Having recently reached my three score years and ten I've been thinking about how to prepare for death. Not because I think I'm due to go anytime soon, but as you grow older you start to understand that the way you die is the whole point of life. By that I mean the state of your mind which is all you'll take with you. So it makes sense to be prepared.
Actually, I've been preparing for death ever since I took the fact of the spiritual world seriously because when you awaken to the reality of God you understand that everything else must be seen in his light. You cannot add the spiritual on to the everyday or worldly (though many people do). The everyday has its place, of course, it is equally wrong to dismiss it as nothing. But that place stands in relation to the spiritual which is primary. And therefore since the spiritual will only fully come into view after death, you must start taking death seriously. Not in a way that makes earthly life futile for earthly life must be lived and lived properly. At the same time, death is the goal of life, the goal not just the end of it, and you must see it as in a sense the crowning achievement of your life.
That the great majority of people in the contemporary West do not see it like that may be one reason for the widespread dementia that afflicts much of the elderly population. The obvious reason for that is that people are just living longer, kept going by modern medicine. However, there could be an underlying spiritual purpose behind this too or accompanying it. I don't know if dementia affects atheists more than believers but it would be interesting to find out if that were the case though how many self-designated believers do not really believe would skew the results. Still, it could be that dementia strips away the resistance to the spiritual and leaves its victims on some level more open to the next world. An atheist has by definition erected barriers in his mind. Old age in general and dementia in particular might help to dismantle these barriers, but this is only a passing thought prompted by personal acquaintance with a case in point.
To live every day as though it were your last is a traditional spiritual exercise but nobody can really do that, not for long anyway. The lesson is there however, and it is to live in the moment or from moment to moment, giving full attention to everything you do and with a proper respect for the awfulness of death. This will also imbue your mind with a sense of your own insignificance and utter helplessness in the face of the universe but, when backed up with faith in the living God, gratitude and trust. You realise yourself to be totally dependent on God, but his love supports and sustains you always.
Preparing for death requires a twofold approach, akin to the division of the virtues into cardinal and theological. Traditionally, the former, corresponding perhaps to natural religion, are justice, prudence, fortitude and temperance. This would involve developing an inner calm and detachment that brings emotional firmness and stability. Then the mind must be mastered so that thoughts do not run through your head like wild horses but are harnessed and ridden to where you want them to go. Balance, self -control and order are the foundations on which to build the next stage which is not to say you must wait until these are perfect to begin the next stage, only that it is a step beyond and will work best when it does have this foundation.

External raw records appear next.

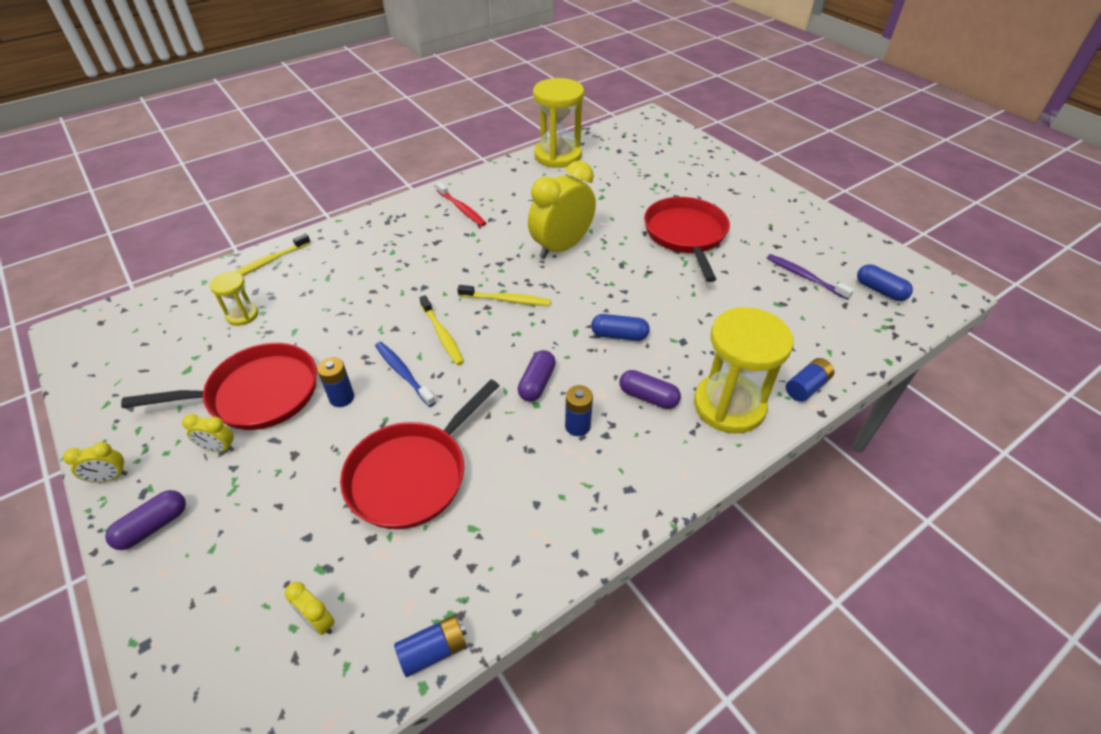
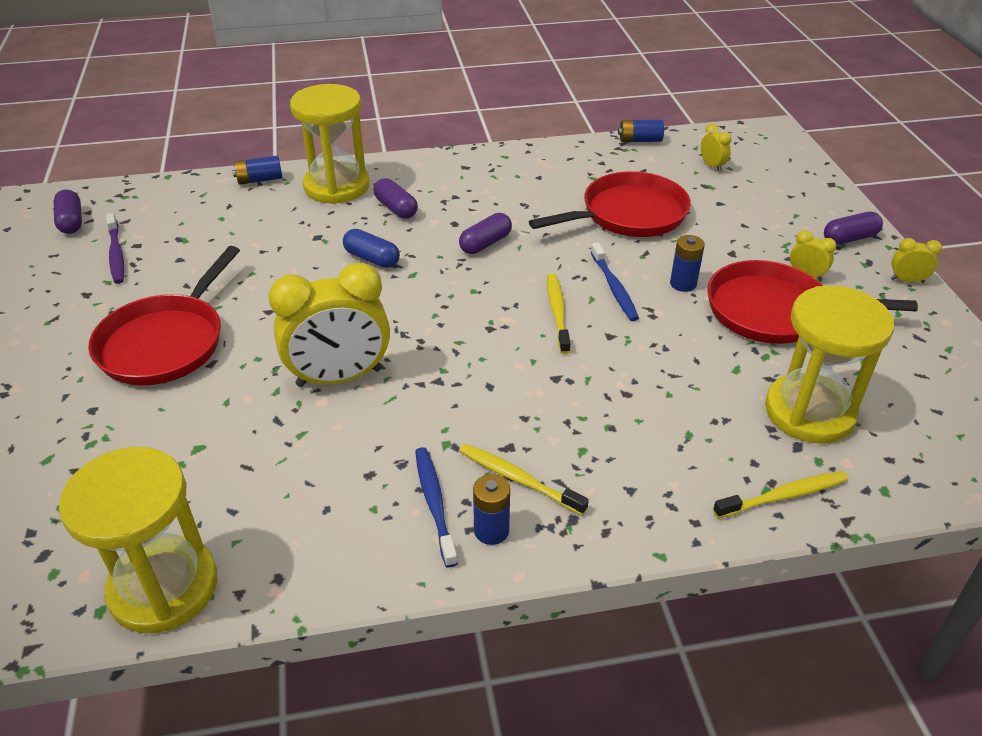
camera: 155 degrees left, 5 degrees down
(242, 315) = (809, 412): yellow hourglass -> yellow hourglass, size x2.03
(461, 209) = (434, 504): red toothbrush -> blue toothbrush
(506, 300) = (462, 329): yellow toothbrush -> yellow toothbrush (519, 479)
(577, 426) = (473, 207): blue battery -> blue battery (491, 530)
(880, 290) = (71, 221): blue capsule -> purple capsule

The next stage is faith, hope and charity which are the spiritual virtues of true supernatural religion. Mental and emotional control are important and will certainly bring power and insight to the mind. But they won't being genuine spiritual awareness without the positive qualities of faith, hope and charity. They can make a philosopher or a sage but not a saint which is why Dante needed Beatrice to take him where Virgil could not go. Preparing for death is all about faith and hope but these need to be vivified by love of God for without that they are rather like a car without petrol. They may make the car but they don't make it go.

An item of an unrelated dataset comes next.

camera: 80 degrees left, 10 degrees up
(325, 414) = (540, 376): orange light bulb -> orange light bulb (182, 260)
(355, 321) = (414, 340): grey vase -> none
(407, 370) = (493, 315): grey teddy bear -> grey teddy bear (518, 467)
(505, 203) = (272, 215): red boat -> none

Your mind is all you take with you when you leave this world but you do take that with you. It may be that you can train and develop your mind when you are in the next world. I'm sure that is the case. Nevertheless, tradition affirms, and it makes sense given the educational nature of this world, that the condition of your mind is all-important when you die and that it will determine much about your ongoing experience. Therefore, preparing your mind for death is the most important thing you can do in this life and that means, on the one hand, mastering it, being controller rather than controlled, and on the other, letting it be irradiated by the love of God. This is the single most important thing anyone can ever do both in life and in death.